# Texte fourni
C'est là où je voulais en venir. Une fois ce projet de loi adopté, s'il l'est, les sanctions deviendront plus sévères. Cela incitera certains à cesser ce commerce, ce qui créera de nouvelles possibilités, mais ce seront des possibilités à plus haut risque qui attireront seulement des gens qui n'ont rien à perdre. Ce seront des criminels endurcis tels que les bandes de motards de Toronto et d'Ottawa qui viendront sur le territoire d'Akwesasne comme ils l'ont fait lors de l'entrée en vigueur de la Loi sur les armes à feu.

Nous pensons prendre les mesures qui s'imposent, mais nous créons une nouvelle situation cauchemardesque dans notre communauté d'Akwesasne et on reviendra nous demander ce que nous faisons pour résoudre notre problème. Ce n'est pas nous qui avons relevé le taux de la taxe au Canada; nous n'avons pas créé le problème et pourtant tout le monde nous demande de le résoudre.

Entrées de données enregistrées

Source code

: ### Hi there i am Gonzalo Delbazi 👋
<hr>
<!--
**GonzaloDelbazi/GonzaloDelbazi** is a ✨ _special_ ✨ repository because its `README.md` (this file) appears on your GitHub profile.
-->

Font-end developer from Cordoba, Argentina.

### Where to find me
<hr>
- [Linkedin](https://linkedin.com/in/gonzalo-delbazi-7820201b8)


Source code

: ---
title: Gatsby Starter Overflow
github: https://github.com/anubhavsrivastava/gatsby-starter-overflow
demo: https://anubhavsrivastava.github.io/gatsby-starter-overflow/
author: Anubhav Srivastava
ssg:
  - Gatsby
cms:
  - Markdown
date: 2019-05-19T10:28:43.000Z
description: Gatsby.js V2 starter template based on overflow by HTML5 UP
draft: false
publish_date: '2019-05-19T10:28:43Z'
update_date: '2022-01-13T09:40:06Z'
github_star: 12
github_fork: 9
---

# Travail demandé
Recopiez fidèlement le passage du texte sur Akwesasne qui commence à « C'est là où » et se termine à « armes à feu. ». Servez-vous uniquement du texte pour répondre.

# Résultat produit
C'est là où je voulais en venir. Une fois ce projet de loi adopté, s'il l'est, les sanctions deviendront plus sévères. Cela incitera certains à cesser ce commerce, ce qui créera de nouvelles possibilités, mais ce seront des possibilités à plus haut risque qui attireront seulement des gens qui n'ont rien à perdre. Ce seront des criminels endurcis tels que les bandes de motards de Toronto et d'Ottawa qui viendront sur le territoire d'Akwesasne comme ils l'ont fait lors de l'entrée en vigueur de la Loi sur les armes à feu.